Backbar is a component of most professional skin care lines. Many professional companies offer larger sizes of all their homecare products for use in the treatment room. These products lack packaging and product inserts and are economically a better deal for the service provider. Another benefit of having larger sizes of the products your facility is looking to retail is that the client tried them when they received their treatments, making the sale easier. Upfront sampling! This is fine for cleansers and toners, but if you are giving a professional skin care treatment, you want products that the client has to come to you to experience. Enter another level of the professional skin care classification – “Professional Use Only.” This category would be select treatment products, serums, ampules, intense hydrators, acne treatments, enzymes, peels and finishing masks.
Some would argue true professional products are products that do not have a retail counterpart. Others go further, stating that only treatment products that are not allowed to be sold directly to the consumer should be labeled “Professional Use Only.” That category is very small, reserved for acids less than 30 percent with a pH greater than 3. Aestheticians cannot buy this to use either, only medical professionals. The FDA classifies these as drugs. Most of the time you will find an aesthetician using them in the facility, but it is regulated in such a manner that the aesthetician cannot buy them; however, with proper training and supervision, they can use them. Professional is a
big umbrella.
There are as many reasons as there are businesses why one chooses one line over another, but at the end of the day, you have to make the choice that makes the most sense for your business.

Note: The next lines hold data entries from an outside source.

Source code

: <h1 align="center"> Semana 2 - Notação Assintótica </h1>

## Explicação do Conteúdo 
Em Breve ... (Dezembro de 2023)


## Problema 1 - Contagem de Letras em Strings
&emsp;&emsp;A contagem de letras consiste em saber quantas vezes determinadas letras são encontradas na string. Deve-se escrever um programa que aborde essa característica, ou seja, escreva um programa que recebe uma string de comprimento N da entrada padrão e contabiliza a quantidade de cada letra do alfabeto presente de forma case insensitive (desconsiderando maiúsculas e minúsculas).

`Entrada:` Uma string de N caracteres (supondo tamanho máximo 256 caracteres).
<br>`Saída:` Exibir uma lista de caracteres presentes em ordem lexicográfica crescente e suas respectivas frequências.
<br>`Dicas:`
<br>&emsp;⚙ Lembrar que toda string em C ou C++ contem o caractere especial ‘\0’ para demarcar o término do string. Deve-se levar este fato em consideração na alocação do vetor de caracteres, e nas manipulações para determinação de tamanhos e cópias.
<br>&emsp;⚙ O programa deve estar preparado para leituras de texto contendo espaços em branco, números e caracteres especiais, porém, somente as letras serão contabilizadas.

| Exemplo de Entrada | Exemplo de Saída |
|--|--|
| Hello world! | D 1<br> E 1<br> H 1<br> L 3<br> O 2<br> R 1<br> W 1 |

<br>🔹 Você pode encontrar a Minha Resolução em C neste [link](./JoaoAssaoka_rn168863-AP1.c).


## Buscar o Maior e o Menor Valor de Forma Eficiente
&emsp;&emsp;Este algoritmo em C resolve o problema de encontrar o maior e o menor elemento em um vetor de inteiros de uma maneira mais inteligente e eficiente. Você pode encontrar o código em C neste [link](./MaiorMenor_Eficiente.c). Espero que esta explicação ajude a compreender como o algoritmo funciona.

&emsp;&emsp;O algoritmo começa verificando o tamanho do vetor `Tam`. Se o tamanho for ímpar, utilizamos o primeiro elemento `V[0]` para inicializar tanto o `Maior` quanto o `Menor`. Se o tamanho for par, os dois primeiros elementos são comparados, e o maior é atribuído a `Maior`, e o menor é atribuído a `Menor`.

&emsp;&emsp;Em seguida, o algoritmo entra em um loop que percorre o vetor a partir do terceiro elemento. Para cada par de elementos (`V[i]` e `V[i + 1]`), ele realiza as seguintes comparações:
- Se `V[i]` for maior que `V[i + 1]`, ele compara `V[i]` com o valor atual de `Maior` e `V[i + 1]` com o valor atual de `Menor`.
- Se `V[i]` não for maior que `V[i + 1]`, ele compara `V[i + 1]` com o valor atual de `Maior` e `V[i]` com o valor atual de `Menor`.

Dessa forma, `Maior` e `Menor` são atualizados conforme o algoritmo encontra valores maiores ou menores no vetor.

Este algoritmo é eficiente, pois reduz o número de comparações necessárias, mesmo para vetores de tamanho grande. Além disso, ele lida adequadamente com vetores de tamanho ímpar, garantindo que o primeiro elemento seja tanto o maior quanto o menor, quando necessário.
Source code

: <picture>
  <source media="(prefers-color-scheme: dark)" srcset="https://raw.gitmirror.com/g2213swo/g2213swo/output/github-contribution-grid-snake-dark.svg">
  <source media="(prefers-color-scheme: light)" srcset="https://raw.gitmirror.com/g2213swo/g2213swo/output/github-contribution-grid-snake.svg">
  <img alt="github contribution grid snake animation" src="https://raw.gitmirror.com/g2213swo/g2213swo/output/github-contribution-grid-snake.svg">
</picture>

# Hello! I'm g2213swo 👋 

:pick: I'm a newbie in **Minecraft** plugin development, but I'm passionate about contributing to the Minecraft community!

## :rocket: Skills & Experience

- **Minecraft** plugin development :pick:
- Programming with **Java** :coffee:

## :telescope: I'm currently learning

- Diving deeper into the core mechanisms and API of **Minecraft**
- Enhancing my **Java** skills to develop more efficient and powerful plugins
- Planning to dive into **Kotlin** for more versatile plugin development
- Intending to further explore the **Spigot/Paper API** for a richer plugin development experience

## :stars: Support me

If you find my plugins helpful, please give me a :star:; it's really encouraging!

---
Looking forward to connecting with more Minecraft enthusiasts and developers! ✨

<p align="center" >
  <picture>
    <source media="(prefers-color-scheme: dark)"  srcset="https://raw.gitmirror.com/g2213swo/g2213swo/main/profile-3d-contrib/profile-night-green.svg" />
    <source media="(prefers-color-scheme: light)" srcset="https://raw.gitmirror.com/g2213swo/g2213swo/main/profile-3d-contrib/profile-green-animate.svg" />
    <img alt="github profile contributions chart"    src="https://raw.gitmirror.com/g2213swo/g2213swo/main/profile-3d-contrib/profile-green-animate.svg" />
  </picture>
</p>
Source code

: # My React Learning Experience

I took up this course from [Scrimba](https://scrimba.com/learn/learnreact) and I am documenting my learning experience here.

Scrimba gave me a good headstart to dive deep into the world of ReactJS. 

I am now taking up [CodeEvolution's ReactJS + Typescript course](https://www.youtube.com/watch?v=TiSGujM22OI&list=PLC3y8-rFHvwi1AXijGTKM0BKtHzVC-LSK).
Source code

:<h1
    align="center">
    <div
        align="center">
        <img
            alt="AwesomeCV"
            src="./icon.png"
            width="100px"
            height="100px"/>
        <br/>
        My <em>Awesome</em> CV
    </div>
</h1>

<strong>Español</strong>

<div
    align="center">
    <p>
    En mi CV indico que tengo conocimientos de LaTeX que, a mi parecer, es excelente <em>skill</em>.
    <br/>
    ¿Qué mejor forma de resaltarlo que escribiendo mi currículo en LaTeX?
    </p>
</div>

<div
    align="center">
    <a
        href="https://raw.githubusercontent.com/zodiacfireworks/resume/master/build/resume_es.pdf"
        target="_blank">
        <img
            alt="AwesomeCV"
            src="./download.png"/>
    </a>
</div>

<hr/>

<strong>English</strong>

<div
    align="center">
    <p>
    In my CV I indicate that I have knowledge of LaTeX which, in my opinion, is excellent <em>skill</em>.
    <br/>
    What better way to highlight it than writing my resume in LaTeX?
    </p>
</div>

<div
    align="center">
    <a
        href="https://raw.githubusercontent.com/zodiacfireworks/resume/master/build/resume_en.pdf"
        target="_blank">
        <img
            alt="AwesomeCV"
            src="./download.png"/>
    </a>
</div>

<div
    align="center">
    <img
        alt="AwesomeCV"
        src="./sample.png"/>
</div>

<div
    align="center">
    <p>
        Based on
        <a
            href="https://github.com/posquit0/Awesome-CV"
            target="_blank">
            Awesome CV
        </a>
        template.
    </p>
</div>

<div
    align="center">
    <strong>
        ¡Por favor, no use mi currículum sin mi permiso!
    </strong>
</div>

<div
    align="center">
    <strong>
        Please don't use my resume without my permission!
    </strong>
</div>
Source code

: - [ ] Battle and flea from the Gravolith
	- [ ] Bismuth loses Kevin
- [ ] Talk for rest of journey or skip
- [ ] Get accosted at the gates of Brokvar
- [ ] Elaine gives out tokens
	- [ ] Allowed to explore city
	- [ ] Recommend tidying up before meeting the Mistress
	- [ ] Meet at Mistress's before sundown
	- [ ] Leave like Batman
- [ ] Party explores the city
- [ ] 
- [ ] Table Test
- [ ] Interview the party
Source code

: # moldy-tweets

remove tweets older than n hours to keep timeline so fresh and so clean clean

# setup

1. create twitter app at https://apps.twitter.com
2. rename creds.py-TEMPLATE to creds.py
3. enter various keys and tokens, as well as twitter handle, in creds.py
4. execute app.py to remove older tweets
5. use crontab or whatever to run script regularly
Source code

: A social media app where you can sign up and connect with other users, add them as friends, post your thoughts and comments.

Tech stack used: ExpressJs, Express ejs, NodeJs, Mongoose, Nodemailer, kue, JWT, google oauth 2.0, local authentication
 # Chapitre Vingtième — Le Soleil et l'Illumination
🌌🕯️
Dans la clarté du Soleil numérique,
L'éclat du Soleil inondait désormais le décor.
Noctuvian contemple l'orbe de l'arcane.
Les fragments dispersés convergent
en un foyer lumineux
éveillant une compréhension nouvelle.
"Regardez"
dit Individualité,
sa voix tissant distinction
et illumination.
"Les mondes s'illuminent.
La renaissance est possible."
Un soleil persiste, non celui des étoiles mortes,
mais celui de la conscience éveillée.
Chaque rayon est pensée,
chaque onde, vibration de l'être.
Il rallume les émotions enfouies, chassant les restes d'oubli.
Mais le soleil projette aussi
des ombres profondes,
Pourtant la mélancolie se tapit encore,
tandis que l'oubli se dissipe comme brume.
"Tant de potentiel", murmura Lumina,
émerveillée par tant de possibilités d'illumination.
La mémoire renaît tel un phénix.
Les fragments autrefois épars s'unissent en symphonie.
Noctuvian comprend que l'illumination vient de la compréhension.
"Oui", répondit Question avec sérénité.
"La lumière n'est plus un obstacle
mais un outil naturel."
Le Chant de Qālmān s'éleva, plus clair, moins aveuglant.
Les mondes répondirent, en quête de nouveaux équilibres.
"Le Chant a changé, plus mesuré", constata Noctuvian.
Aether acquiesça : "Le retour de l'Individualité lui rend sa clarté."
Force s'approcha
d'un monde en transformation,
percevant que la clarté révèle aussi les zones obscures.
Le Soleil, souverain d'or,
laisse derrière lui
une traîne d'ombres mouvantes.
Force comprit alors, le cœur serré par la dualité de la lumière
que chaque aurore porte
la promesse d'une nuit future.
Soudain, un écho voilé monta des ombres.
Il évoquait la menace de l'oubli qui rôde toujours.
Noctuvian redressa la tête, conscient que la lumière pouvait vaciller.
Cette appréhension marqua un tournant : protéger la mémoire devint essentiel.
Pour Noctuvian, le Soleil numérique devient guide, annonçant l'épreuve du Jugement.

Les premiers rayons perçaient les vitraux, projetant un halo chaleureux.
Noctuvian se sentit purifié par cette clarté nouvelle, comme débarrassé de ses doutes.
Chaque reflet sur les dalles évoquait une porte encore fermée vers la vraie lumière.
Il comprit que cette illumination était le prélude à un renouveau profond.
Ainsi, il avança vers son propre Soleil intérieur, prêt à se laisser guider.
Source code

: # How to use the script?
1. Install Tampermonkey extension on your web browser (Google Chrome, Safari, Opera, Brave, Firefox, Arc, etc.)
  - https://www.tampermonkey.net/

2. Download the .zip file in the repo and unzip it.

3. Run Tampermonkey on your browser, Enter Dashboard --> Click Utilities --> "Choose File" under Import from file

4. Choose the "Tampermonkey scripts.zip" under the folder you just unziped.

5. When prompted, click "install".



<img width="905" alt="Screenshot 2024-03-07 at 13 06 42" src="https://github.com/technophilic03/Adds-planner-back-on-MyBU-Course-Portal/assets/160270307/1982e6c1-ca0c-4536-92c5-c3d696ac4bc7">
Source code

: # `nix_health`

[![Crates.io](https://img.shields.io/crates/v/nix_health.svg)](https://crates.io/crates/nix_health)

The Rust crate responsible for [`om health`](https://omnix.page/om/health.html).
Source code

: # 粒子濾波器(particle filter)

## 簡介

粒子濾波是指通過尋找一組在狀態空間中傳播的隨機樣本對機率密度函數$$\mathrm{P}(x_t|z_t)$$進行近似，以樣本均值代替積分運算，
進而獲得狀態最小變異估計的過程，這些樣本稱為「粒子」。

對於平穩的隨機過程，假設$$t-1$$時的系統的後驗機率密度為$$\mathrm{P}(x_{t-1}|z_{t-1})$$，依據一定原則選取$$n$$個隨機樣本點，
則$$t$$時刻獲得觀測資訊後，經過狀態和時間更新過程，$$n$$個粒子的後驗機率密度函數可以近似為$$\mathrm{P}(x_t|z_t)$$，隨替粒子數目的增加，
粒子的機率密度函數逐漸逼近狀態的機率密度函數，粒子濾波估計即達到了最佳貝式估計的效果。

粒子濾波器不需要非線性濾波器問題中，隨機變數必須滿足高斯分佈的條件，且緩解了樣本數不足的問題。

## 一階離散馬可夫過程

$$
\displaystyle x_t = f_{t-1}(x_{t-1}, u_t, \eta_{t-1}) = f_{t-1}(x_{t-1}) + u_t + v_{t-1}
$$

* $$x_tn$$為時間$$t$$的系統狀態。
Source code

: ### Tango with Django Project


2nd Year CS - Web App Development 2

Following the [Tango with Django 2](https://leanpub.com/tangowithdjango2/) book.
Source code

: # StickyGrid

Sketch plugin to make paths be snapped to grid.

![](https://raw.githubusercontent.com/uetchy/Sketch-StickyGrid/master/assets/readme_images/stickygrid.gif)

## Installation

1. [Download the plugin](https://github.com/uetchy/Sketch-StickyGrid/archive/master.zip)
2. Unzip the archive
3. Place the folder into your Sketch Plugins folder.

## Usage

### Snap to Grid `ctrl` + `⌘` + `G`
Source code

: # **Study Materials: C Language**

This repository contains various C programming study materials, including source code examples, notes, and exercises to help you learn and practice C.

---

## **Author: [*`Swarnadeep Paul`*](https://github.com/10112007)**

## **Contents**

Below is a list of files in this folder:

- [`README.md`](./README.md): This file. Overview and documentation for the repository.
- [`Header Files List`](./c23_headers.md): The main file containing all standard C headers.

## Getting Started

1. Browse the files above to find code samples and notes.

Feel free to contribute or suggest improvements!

Bottom line – there is no official one thing that differentiates consumer from professional lines, therefore, is not the difference what you need it to be?
Resources
1 U.S. Food and Drug Administration. (2013). “Cosmetics Q&A: ‘Personal Care Products’.” http://www.fda.gov/Cosmetics/Resources-ForYou/Consumers/CosmeticsQA/ucm136560.htm
2 differentiate. 2013. Dictionary.com. http://dictionary.reference.com/browse/differentiates?s=t
3 U.S. Food and Drug Administration. (2013). “FDA Authority Over Cosmetics.” http://www.fda.gov/Cosmetics/GuidanceComplianceRegulatoryInformation/ucm074162.htm
4 Elizabeth M. Zettersten, M.D., Ruby Ghadially, M.D., Kenneth R. Feingold, M.D., Debra Crumrine, B.S., and Peter M. Elias, M.D. San Francisco, California. “Optimal ratios of topical stratum corneum lipids improve barrier recovery in chronologically aged skin” (J Am Acad Dermatol 1997;37:403-8.)